▶ **TÂCHE 1**:
Relevez toutes les lignes qui contiennent le mot « care », en tenant compte de la casse.

▶ **TEXTE À ÉTUDIER**:
Andrew Higgins, The New York Times, 20.05.2016
Nice, France.
Quand ses gardes du corps ont trouvé un petit paquet marron avec des fils qui dépassaient, collé au châssis de sa Rolls-Royce à Londres, Sergueï Pougatchev a décidé qu’il était temps de disparaître. Tout comme il avait quitté la Russie auparavant, il a délaissé l’année dernière la Grande Bretagne dans l’espoir de trouver un asile plus paisible sur la Riviera française.
« Londres est une ville dangereuse », – déclare l’oligarque russe de 53 ans, ancien ami de Vladimir Poutine, rappelant qu’au minimum trois Russes fâchés avec le Kremlin avaient trouvé la mort dans des circonstances obscures au cœur de la capitale anglaise ou dans ses faubourgs au cours des dix dernières années.
« J’ai senti que l’étau se resserrait », – ajoute Pougatchev. « Ici, je me sens plus en tranquillité, et qui plus est le temps est bien meilleur » – dit-il debout sur le tapis en peau de tigre posé sur la terrasse de sa villa niçoise qui donne sur la Méditerranée.

▶ **TÂCHE 2**:
Recopiez sans rien changer le passage de l'article qui commence par les mots « Quand ses gardes » et s'achève sur « dix dernières années. ».

▶ **Entrées de données enregistrées**:
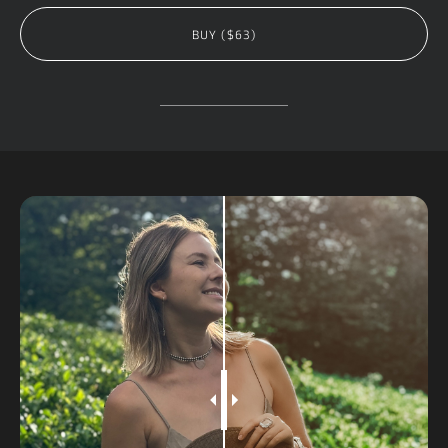
BUY ($63)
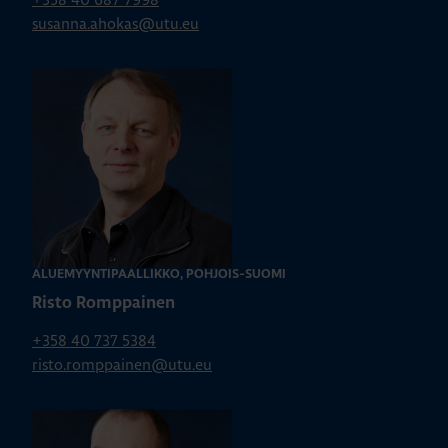
susanna.ahokas@utu.eu
ALUEMYYNTIPÄÄLLIKKÖ, POHJOIS-SUOMI
Risto Romppainen
+358 40 737 5384
risto.romppainen@utu.eu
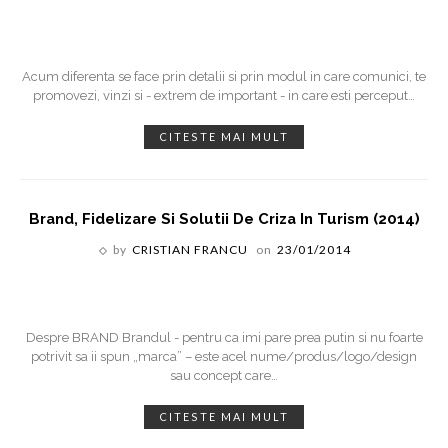
Acum diferenta se face prin detalii si prin modul in care comunici, te
promovezi, vinzi si - extrem de important - in care esti perceput
…
CITESTE MAI MULT
Brand, Fidelizare Si Solutii De Criza In Turism (2014)
by
CRISTIAN FRANCU
on
23/01/2014
Despre BRAND Brandul - pentru ca imi pare prea putin si nu foarte
potrivit sa ii spun „marca” – este acel nume/produs/logo/design
sau concept care
…
CITESTE MAI MULT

▶ **VOTRE SOLUTION 1**:
Acum diferenta se face prin detalii si prin modul in care comunici, te
promovezi, vinzi si - extrem de important - in care esti perceput
sau concept care

▶ **VOTRE SOLUTION 2**:
Quand ses gardes du corps ont trouvé un petit paquet marron avec des fils qui dépassaient, collé au châssis de sa Rolls-Royce à Londres, Sergueï Pougatchev a décidé qu’il était temps de disparaître. Tout comme il avait quitté la Russie auparavant, il a délaissé l’année dernière la Grande Bretagne dans l’espoir de trouver un asile plus paisible sur la Riviera française.
« Londres est une ville dangereuse », – déclare l’oligarque russe de 53 ans, ancien ami de Vladimir Poutine, rappelant qu’au minimum trois Russes fâchés avec le Kremlin avaient trouvé la mort dans des circonstances obscures au cœur de la capitale anglaise ou dans ses faubourgs au cours des dix dernières années.